4 Steps to Moving Your Marketing and Fundraising Teams to a Productive Partnership
Marketing and fundraising are two halves of a whole. But when they don’t operate that way, the outcome of each team’s efforts is far less than it could be, undermining an organization’s ability to engage its base.
Unfortunately, that’s the situation in most nonprofits where a single person doesn’t wear both hats. As fundraising expert Mal Warwick told me recently, when marketing and fundraising teams stand firm in their respective corners, the disconnect becomes a huge obstacle to raising money, particularly in today’s challenging fundraising environment.
But there are ways to surmount this obstacle. Fairleigh-Dickinson University (FDU) succeeded in doing so via a deliberate, well-articulated restructuring. Read on to learn more about FDU's strategy and the results, and my recommendation of a four-step process to bring marketing and fundraising into a productive partnership, supplemented by insights from some of the best fundraisers and nonprofit marketers I know.

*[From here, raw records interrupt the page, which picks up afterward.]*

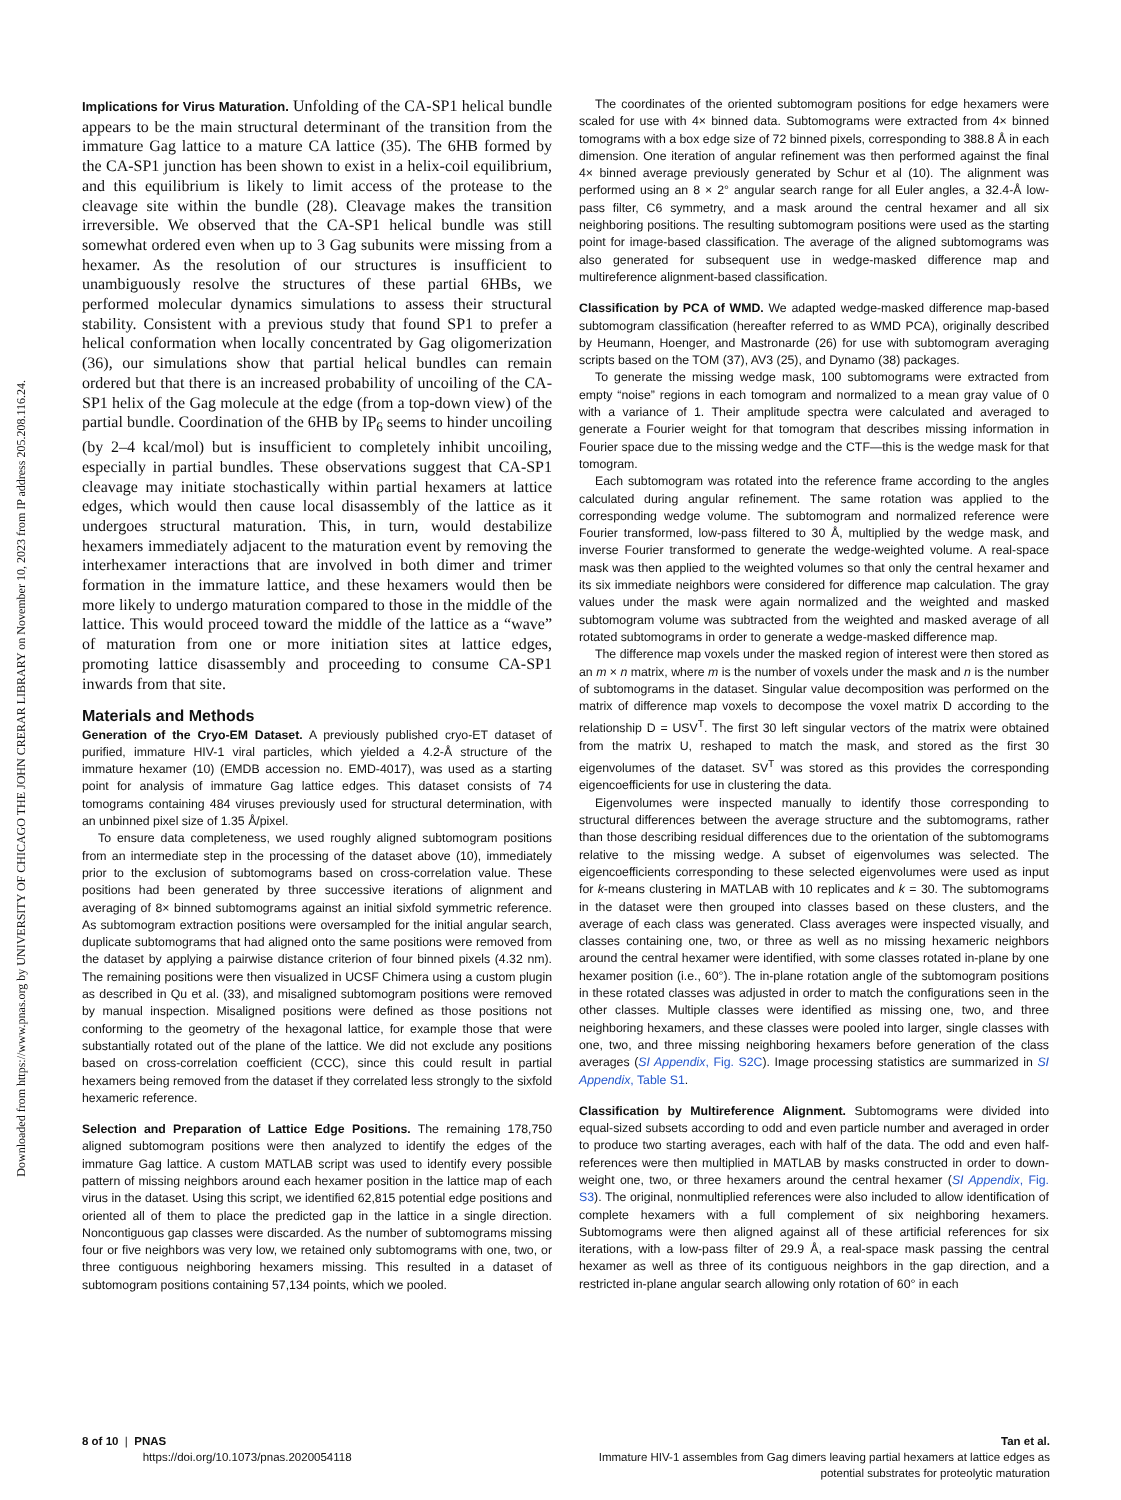Downloaded from https://www.pnas.org by UNIVERSITY OF CHICAGO THE JOHN CRERAR LIBRARY on November 10, 2023 from IP address 205.208.116.24.
Implications for Virus Maturation. Unfolding of the CA-SP1 helical bundle appears to be the main structural determinant of the transition from the immature Gag lattice to a mature CA lattice (35). The 6HB formed by the CA-SP1 junction has been shown to exist in a helix-coil equilibrium, and this equilibrium is likely to limit access of the protease to the cleavage site within the bundle (28). Cleavage makes the transition irreversible. We observed that the CA-SP1 helical bundle was still somewhat ordered even when up to 3 Gag subunits were missing from a hexamer. As the resolution of our structures is insufficient to unambiguously resolve the structures of these partial 6HBs, we performed molecular dynamics simulations to assess their structural stability. Consistent with a previous study that found SP1 to prefer a helical conformation when locally concentrated by Gag oligomerization (36), our simulations show that partial helical bundles can remain ordered but that there is an increased probability of uncoiling of the CA-SP1 helix of the Gag molecule at the edge (from a top-down view) of the partial bundle. Coordination of the 6HB by IP<sub>6</sub> seems to hinder uncoiling (by 2–4 kcal/mol) but is insufficient to completely inhibit uncoiling, especially in partial bundles. These observations suggest that CA-SP1 cleavage may initiate stochastically within partial hexamers at lattice edges, which would then cause local disassembly of the lattice as it undergoes structural maturation. This, in turn, would destabilize hexamers immediately adjacent to the maturation event by removing the interhexamer interactions that are involved in both dimer and trimer formation in the immature lattice, and these hexamers would then be more likely to undergo maturation compared to those in the middle of the lattice. This would proceed toward the middle of the lattice as a “wave” of maturation from one or more initiation sites at lattice edges, promoting lattice disassembly and proceeding to consume CA-SP1 inwards from that site.
Materials and Methods
Generation of the Cryo-EM Dataset. A previously published cryo-ET dataset of purified, immature HIV-1 viral particles, which yielded a 4.2-Å structure of the immature hexamer (10) (EMDB accession no. EMD-4017), was used as a starting point for analysis of immature Gag lattice edges. This dataset consists of 74 tomograms containing 484 viruses previously used for structural determination, with an unbinned pixel size of 1.35 Å/pixel.
To ensure data completeness, we used roughly aligned subtomogram positions from an intermediate step in the processing of the dataset above (10), immediately prior to the exclusion of subtomograms based on cross-correlation value. These positions had been generated by three successive iterations of alignment and averaging of 8× binned subtomograms against an initial sixfold symmetric reference. As subtomogram extraction positions were oversampled for the initial angular search, duplicate subtomograms that had aligned onto the same positions were removed from the dataset by applying a pairwise distance criterion of four binned pixels (4.32 nm). The remaining positions were then visualized in UCSF Chimera using a custom plugin as described in Qu et al. (33), and misaligned subtomogram positions were removed by manual inspection. Misaligned positions were defined as those positions not conforming to the geometry of the hexagonal lattice, for example those that were substantially rotated out of the plane of the lattice. We did not exclude any positions based on cross-correlation coefficient (CCC), since this could result in partial hexamers being removed from the dataset if they correlated less strongly to the sixfold hexameric reference.
Selection and Preparation of Lattice Edge Positions. The remaining 178,750 aligned subtomogram positions were then analyzed to identify the edges of the immature Gag lattice. A custom MATLAB script was used to identify every possible pattern of missing neighbors around each hexamer position in the lattice map of each virus in the dataset. Using this script, we identified 62,815 potential edge positions and oriented all of them to place the predicted gap in the lattice in a single direction. Noncontiguous gap classes were discarded. As the number of subtomograms missing four or five neighbors was very low, we retained only subtomograms with one, two, or three contiguous neighboring hexamers missing. This resulted in a dataset of subtomogram positions containing 57,134 points, which we pooled.
The coordinates of the oriented subtomogram positions for edge hexamers were scaled for use with 4× binned data. Subtomograms were extracted from 4× binned tomograms with a box edge size of 72 binned pixels, corresponding to 388.8 Å in each dimension. One iteration of angular refinement was then performed against the final 4× binned average previously generated by Schur et al (10). The alignment was performed using an 8 × 2° angular search range for all Euler angles, a 32.4-Å low-pass filter, C6 symmetry, and a mask around the central hexamer and all six neighboring positions. The resulting subtomogram positions were used as the starting point for image-based classification. The average of the aligned subtomograms was also generated for subsequent use in wedge-masked difference map and multireference alignment-based classification.
Classification by PCA of WMD. We adapted wedge-masked difference map-based subtomogram classification (hereafter referred to as WMD PCA), originally described by Heumann, Hoenger, and Mastronarde (26) for use with subtomogram averaging scripts based on the TOM (37), AV3 (25), and Dynamo (38) packages.
To generate the missing wedge mask, 100 subtomograms were extracted from empty “noise” regions in each tomogram and normalized to a mean gray value of 0 with a variance of 1. Their amplitude spectra were calculated and averaged to generate a Fourier weight for that tomogram that describes missing information in Fourier space due to the missing wedge and the CTF—this is the wedge mask for that tomogram.
Each subtomogram was rotated into the reference frame according to the angles calculated during angular refinement. The same rotation was applied to the corresponding wedge volume. The subtomogram and normalized reference were Fourier transformed, low-pass filtered to 30 Å, multiplied by the wedge mask, and inverse Fourier transformed to generate the wedge-weighted volume. A real-space mask was then applied to the weighted volumes so that only the central hexamer and its six immediate neighbors were considered for difference map calculation. The gray values under the mask were again normalized and the weighted and masked subtomogram volume was subtracted from the weighted and masked average of all rotated subtomograms in order to generate a wedge-masked difference map.
The difference map voxels under the masked region of interest were then stored as an m × n matrix, where m is the number of voxels under the mask and n is the number of subtomograms in the dataset. Singular value decomposition was performed on the matrix of difference map voxels to decompose the voxel matrix D according to the relationship D = USV<sup>T</sup>. The first 30 left singular vectors of the matrix were obtained from the matrix U, reshaped to match the mask, and stored as the first 30 eigenvolumes of the dataset. SV<sup>T</sup> was stored as this provides the corresponding eigencoefficients for use in clustering the data.
Eigenvolumes were inspected manually to identify those corresponding to structural differences between the average structure and the subtomograms, rather than those describing residual differences due to the orientation of the subtomograms relative to the missing wedge. A subset of eigenvolumes was selected. The eigencoefficients corresponding to these selected eigenvolumes were used as input for k-means clustering in MATLAB with 10 replicates and k = 30. The subtomograms in the dataset were then grouped into classes based on these clusters, and the average of each class was generated. Class averages were inspected visually, and classes containing one, two, or three as well as no missing hexameric neighbors around the central hexamer were identified, with some classes rotated in-plane by one hexamer position (i.e., 60°). The in-plane rotation angle of the subtomogram positions in these rotated classes was adjusted in order to match the configurations seen in the other classes. Multiple classes were identified as missing one, two, and three neighboring hexamers, and these classes were pooled into larger, single classes with one, two, and three missing neighboring hexamers before generation of the class averages (SI Appendix, Fig. S2C). Image processing statistics are summarized in SI Appendix, Table S1.
Classification by Multireference Alignment. Subtomograms were divided into equal-sized subsets according to odd and even particle number and averaged in order to produce two starting averages, each with half of the data. The odd and even half-references were then multiplied in MATLAB by masks constructed in order to down-weight one, two, or three hexamers around the central hexamer (SI Appendix, Fig. S3). The original, nonmultiplied references were also included to allow identification of complete hexamers with a full complement of six neighboring hexamers. Subtomograms were then aligned against all of these artificial references for six iterations, with a low-pass filter of 29.9 Å, a real-space mask passing the central hexamer as well as three of its contiguous neighbors in the gap direction, and a restricted in-plane angular search allowing only rotation of 60° in each
8 of 10 | PNAS
https://doi.org/10.1073/pnas.2020054118
Tan et al.
Immature HIV-1 assembles from Gag dimers leaving partial hexamers at lattice edges as
potential substrates for proteolytic maturation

1. Start at the top — it’s the only hope for a strong marketing-fundraising partnership
If bridging the marketing-fundraising gap is the goal, the pathway to getting there has to be spearheaded by your leadership. Your organization’s executive director, supported by the board, must be the one to guide the two teams into active collaboration and ensure they stay there.
Put more bluntly, “the heads of development and marketing have to accept that they are oxen pulling the same wagon, a wagon labeled ‘increasing community support,'” advises Tom Ahern, a leading authority on donor communications.
- Ask the leaders of your organization to outline the top three actions an ardent fan of your cause would take in order to support you in a given month. Odds are that at least one of those steps, but not all three, will be related to fundraising.
- Discuss how your marketing and fundraising staff can work together to encourage that big fan to follow through on those three actions. This moves the conversation away from traditional to-do lists and toward a more holistic view of how you are relating to your supporters and encouraging them to be a part of your organization’s community.
2. Articulate shared priorities to serve as the core of a common agenda
As long as your marketing and fundraising teams have distinct goals, they won’t be effective partners. How could they be, each pointed in its own direction? But if tasked with a common agenda, the landscape changes. A marketing-fundraising partnership is the only way to get there.